Gather every line in the items below that contains the word "Quest", and copy each one out. Treat the match as case-sensitive.
─── Listed entries ───
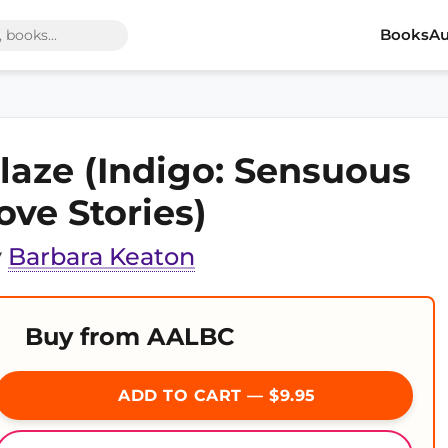
Books
Au
laze (Indigo: Sensuous
ove Stories)
y
Barbara Keaton
Buy from AALBC
ADD TO CART — $9.95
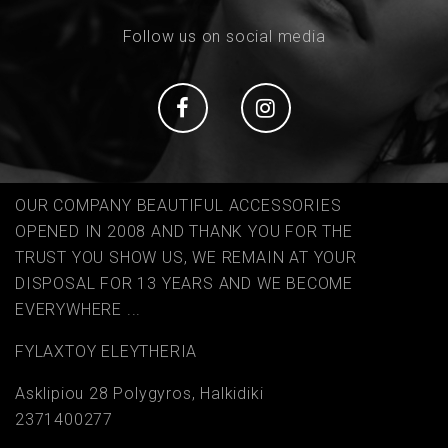
Follow us on social media
Social
Social
OUR COMPANY BEAUTIFUL ACCESSORIES
OPENED IN 2008 AND THANK YOU FOR THE
TRUST YOU SHOW US, WE REMAIN AT YOUR
DISPOSAL FOR 13 YEARS AND WE BECOME
EVERYWHERE ...
FYLAΧTOY ELEYTHERIA
Asklipiou 28 Polygyros, Halkidiki
2371400277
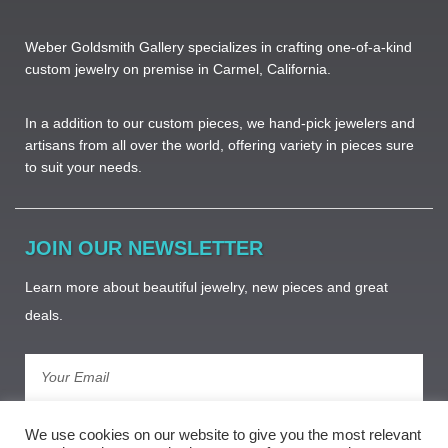
Weber Goldsmith Gallery specializes in crafting one-of-a-kind
custom jewelry on premise in Carmel, California.
In a addition to our custom pieces, we hand-pick jewelers and
artisans from all over the world, offering variety in pieces sure
to suit your needs. ​
JOIN OUR NEWSLETTER
Learn more about beautiful jewelry, new pieces and great
deals.
Subscribe
We use cookies on our website to give you the most relevant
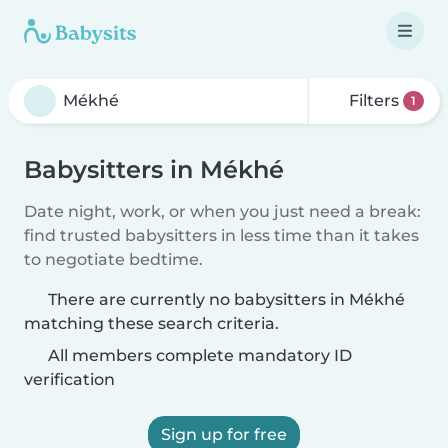
Filters
1
Babysitters in Mékhé
Date night, work, or when you just need a break:
find trusted babysitters in less time than it takes
to negotiate bedtime.
There are currently no babysitters in Mékhé
matching these search criteria.
All members complete mandatory ID
verification
Sign up for free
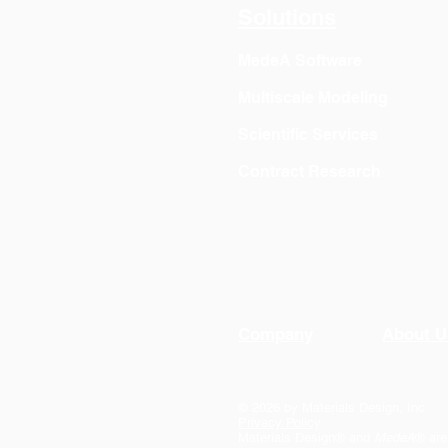
Solutions
MedeA Software
Multiscale Modeling
Scientific Services
Contract Research
Company
About U
© 2026 by Materials Design, Inc.
Privacy Policy
Materials Design® and
MedeA
® are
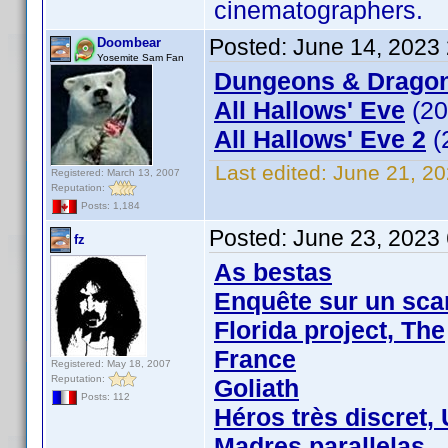
cinematographers.
Posted:
June 14, 2023
Doombear
Yosemite Sam Fan
Dungeons & Dragon
All Hallows' Eve
(20
All Hallows' Eve 2
(
Last edited:
June 21, 2
Registered: March 13, 2007
Reputation:
Posts: 1,184
Posted:
June 23, 2023
fz
As bestas
Enquête sur un sca
Florida project, The
France
Registered: May 18, 2007
Reputation:
Goliath
Posts: 112
Héros très discret,
Madres parallelas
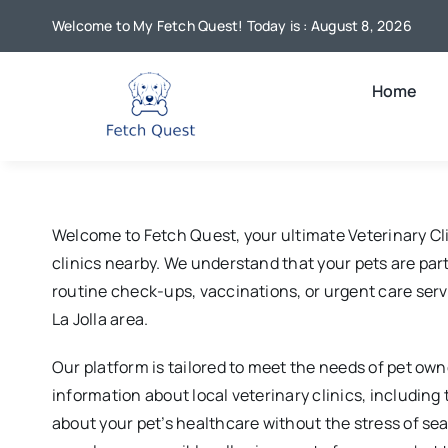
Skip
Welcome to My Fetch Quest! Today is : August 8, 2026
to
content
Home
Welcome to Fetch Quest, your ultimate Veterinary Cli
clinics nearby. We understand that your pets are part 
routine check-ups, vaccinations, or urgent care servi
La Jolla area.
Our platform is tailored to meet the needs of pet own
information about local veterinary clinics, includin
about your pet’s healthcare without the stress of se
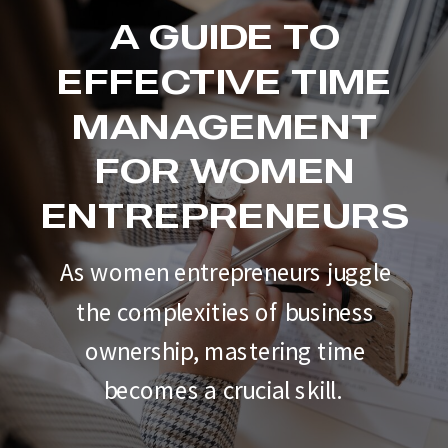
A GUIDE TO
EFFECTIVE TIME
MANAGEMENT
FOR WOMEN
ENTREPRENEURS
As women entrepreneurs juggle
the complexities of business
ownership, mastering time
becomes a crucial skill.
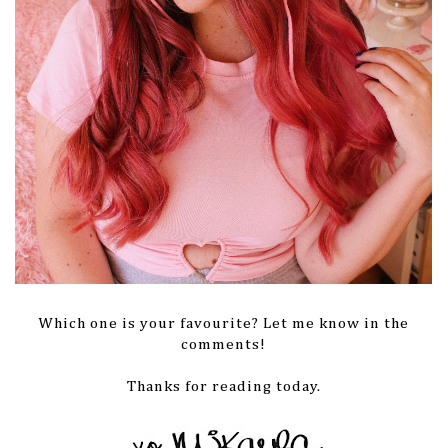
Which one is your favourite? Let me know in the
comments!
Thanks for reading today.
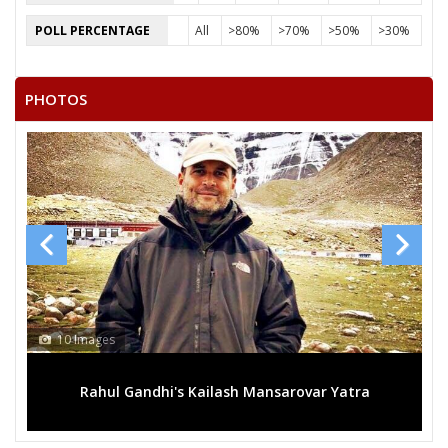
POLL PERCENTAGE
All
>80%
>70%
>50%
>30%
PHOTOS
10 Images
Rahul Gandhi's Kailash Mansarovar Yatra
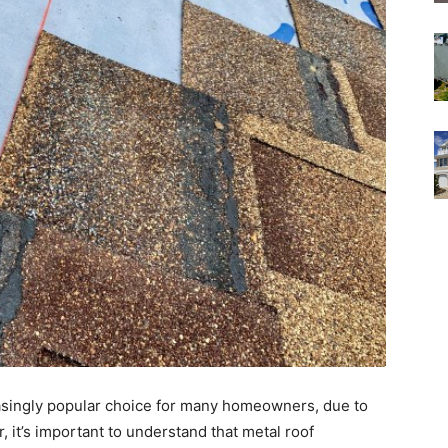
reasingly popular choice for many homeowners, due to
, it’s important to understand that metal roof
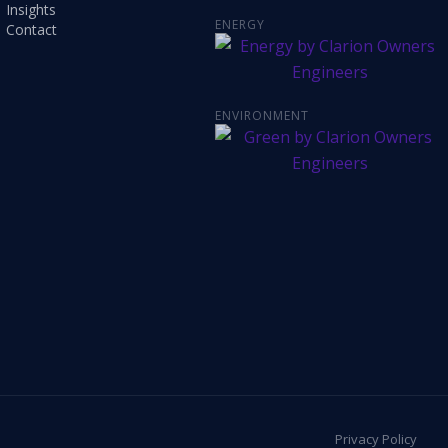
Insights
ENERGY
Contact
ENVIRONMENT
Privacy Policy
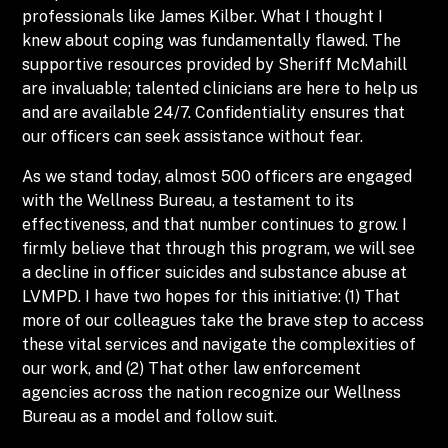
professionals like James Kilber. What I thought I
knew about coping was fundamentally flawed. The
supportive resources provided by Sheriff McMahill
are invaluable; talented clinicians are here to help us
and are available 24/7. Confidentiality ensures that
our officers can seek assistance without fear.
As we stand today, almost 500 officers are engaged
with the Wellness Bureau, a testament to its
effectiveness, and that number continues to grow. I
firmly believe that through this program, we will see
a decline in officer suicides and substance abuse at
LVMPD. I have two hopes for this initiative: (1) That
more of our colleagues take the brave step to access
these vital services and navigate the complexities of
our work, and (2) That other law enforcement
agencies across the nation recognize our Wellness
Bureau as a model and follow suit.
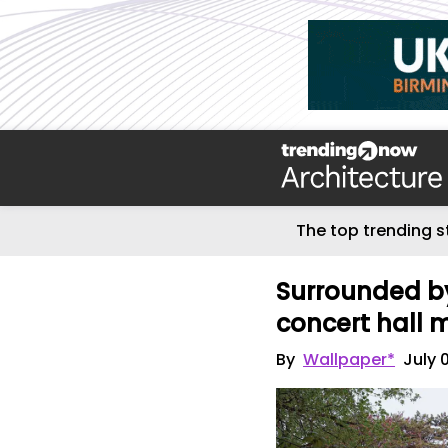
The top trending s
Surrounded by
concert hall 
By
Wallpaper*
July 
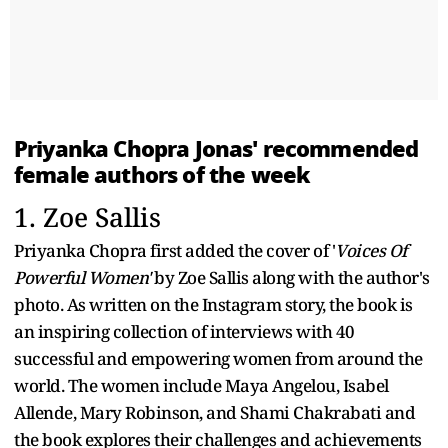
Priyanka Chopra Jonas' recommended
female authors of the week
1. Zoe Sallis
Priyanka Chopra first added the cover of '
Voices Of
Powerful Women'
by Zoe Sallis along with the author's
photo. As written on the Instagram story, the book is
an inspiring collection of interviews with 40
successful and empowering women from around the
world. The women include Maya Angelou, Isabel
Allende, Mary Robinson, and Shami Chakrabati and
the book explores their challenges and achievements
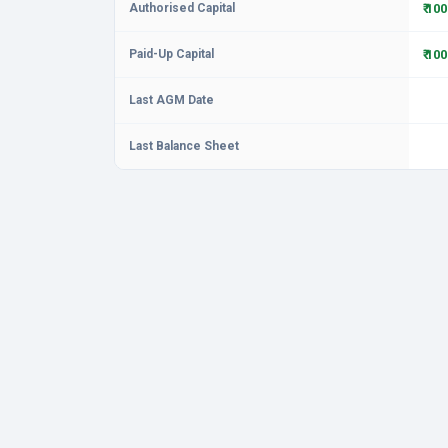
Authorised Capital
₹ 10
Paid-Up Capital
₹ 10
Last AGM Date
Last Balance Sheet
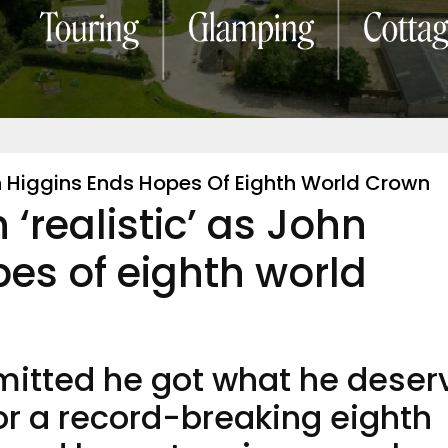
hn Higgins Ends Hopes Of Eighth World Crown
 ‘realistic’ as John
es of eighth world
mitted he got what he deser
for a record-breaking eighth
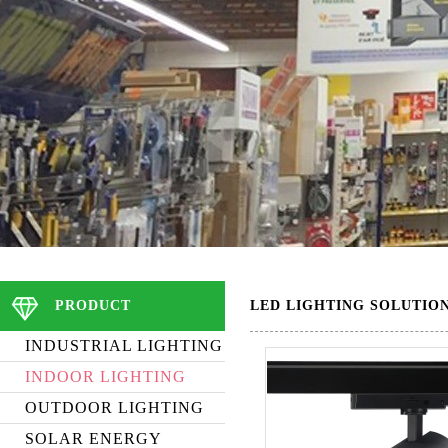
PRODUCT
LED LIGHTING SOLUTIO
INDUSTRIAL LIGHTING
INDOOR LIGHTING
OUTDOOR LIGHTING
SOLAR ENERGY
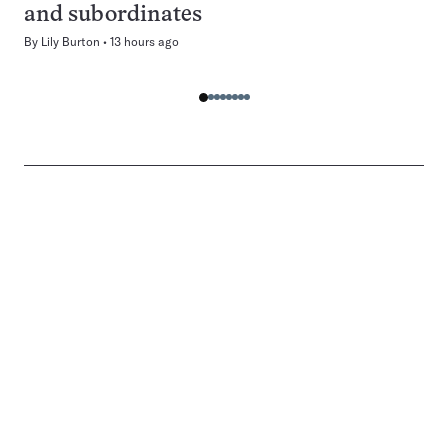
and subordinates
By
Lily Burton
13 hours ago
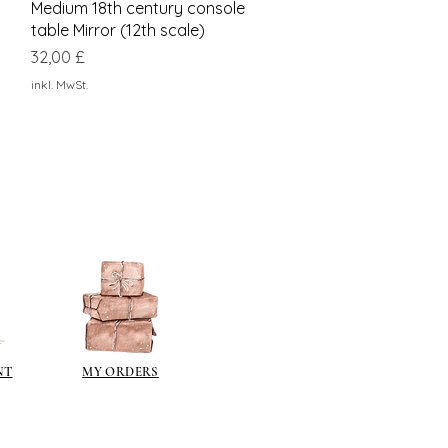
Schnellansicht
Medium 18th century console
table Mirror (12th scale)
Preis
32,00 £
inkl. MwSt.
NT
MY ORDERS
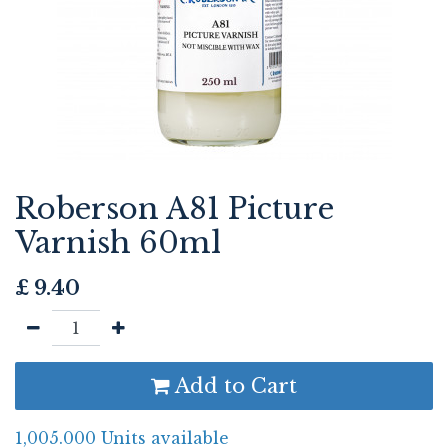
Roberson A81 Picture
Varnish 60ml
£
9.40
Add to Cart
1,005.000 Units available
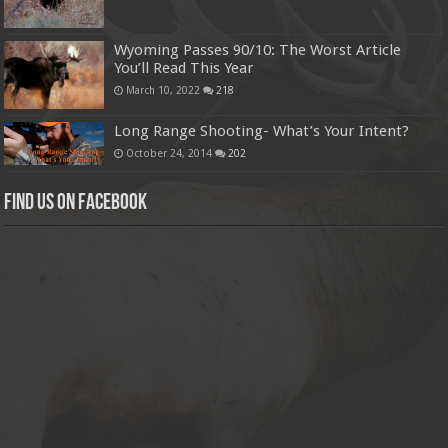
Wyoming Passes 90/10: The Worst Article
You’ll Read This Year
March 10, 2022
218
Long Range Shooting- What’s Your Intent?
October 24, 2014
202
Find us on Facebook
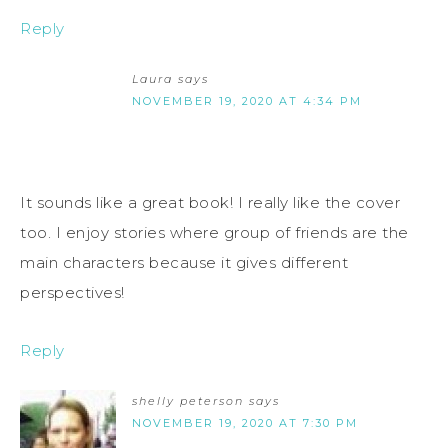
Reply
Laura
says
NOVEMBER 19, 2020 AT 4:34 PM
It sounds like a great book! I really like the cover
too. I enjoy stories where group of friends are the
main characters because it gives different
perspectives!
Reply
shelly peterson
says
NOVEMBER 19, 2020 AT 7:30 PM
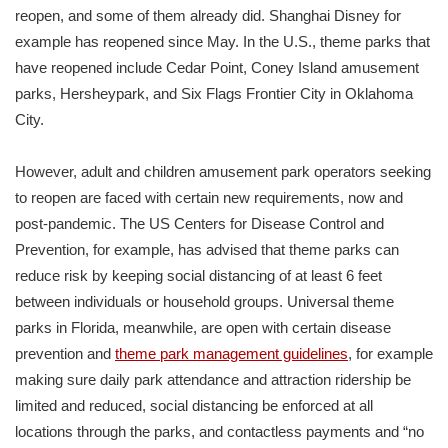
reopen, and some of them already did. Shanghai Disney for
example has reopened since May. In the U.S., theme parks that
have reopened include Cedar Point, Coney Island amusement
parks, Hersheypark, and Six Flags Frontier City in Oklahoma
City.
However, adult and children amusement park operators seeking
to reopen are faced with certain new requirements, now and
post-pandemic. The US Centers for Disease Control and
Prevention, for example, has advised that theme parks can
reduce risk by keeping social distancing of at least 6 feet
between individuals or household groups. Universal theme
parks in Florida, meanwhile, are open with certain disease
prevention and
theme park management guidelines
, for example
making sure daily park attendance and attraction ridership be
limited and reduced, social distancing be enforced at all
locations through the parks, and contactless payments and “no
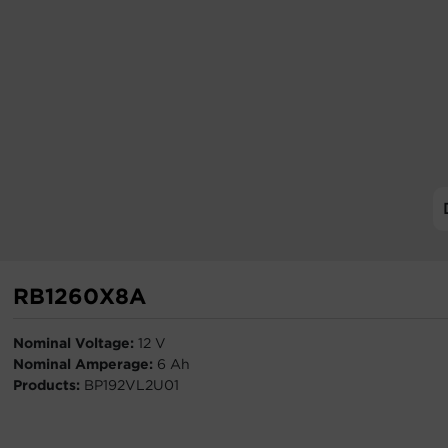
RB1260X8A
Nominal Voltage:
12 V
Nominal Amperage:
6 Ah
Products:
BP192VL2U01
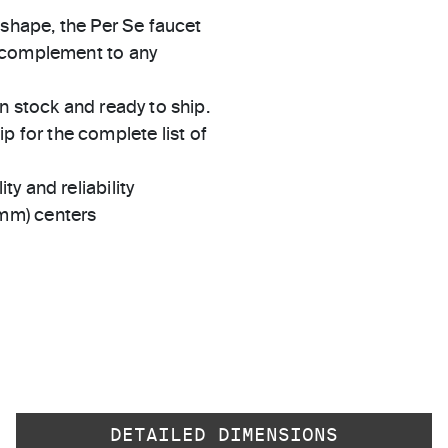
 shape, the Per Se faucet
t complement to any
in stock and ready to ship.
 for the complete list of
ty and reliability
 mm) centers
DETAILED DIMENSIONS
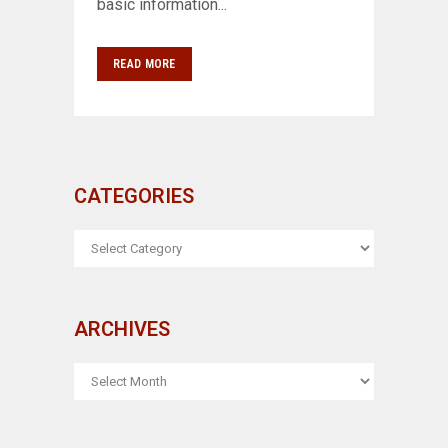
basic information...
READ MORE
CATEGORIES
CATEGORIES
ARCHIVES
ARCHIVES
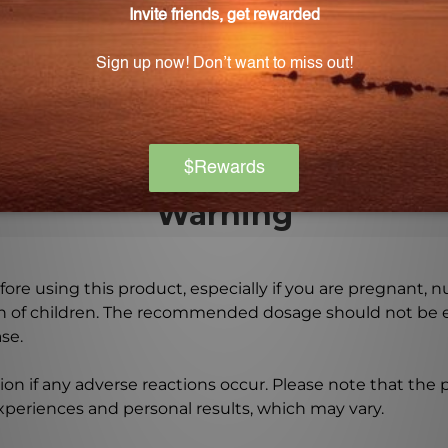
0 i.u. of vitamin E.
e capsules?
is in the form of Metafolin® L-5-methyltetrahydrofolate.
Warning
ore using this product, especially if you are pregnant, n
ch of children. The recommended dosage should not be e
se.
on if any adverse reactions occur. Please note that the
experiences and personal results, which may vary.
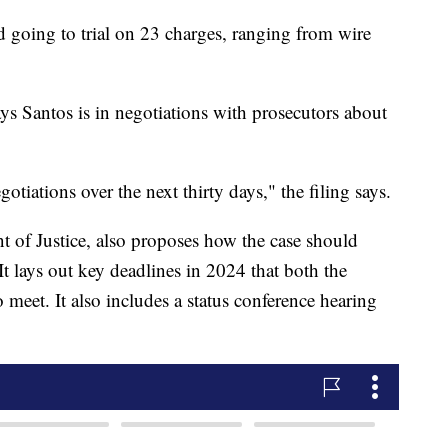
going to trial on 23 charges, ranging from wire
s Santos is in negotiations with prosecutors about
otiations over the next thirty days," the filing says.
 of Justice, also proposes how the case should
It lays out key deadlines in 2024 that both the
meet. It also includes a status conference hearing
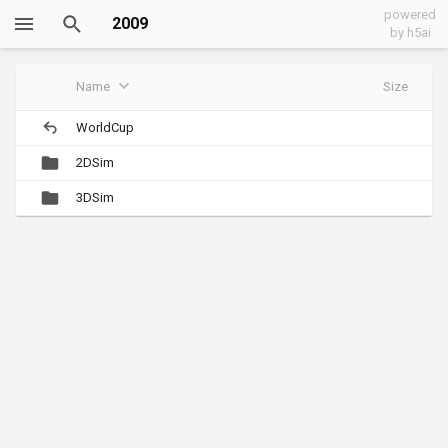
powered
2009
by h5ai
Name
Size
WorldCup
2DSim
3DSim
───
→ Response box
Welcome to My Fetch Quest! Today is : August 8, 2026
Welcome to Fetch Quest, your ultimate Veterinary Cli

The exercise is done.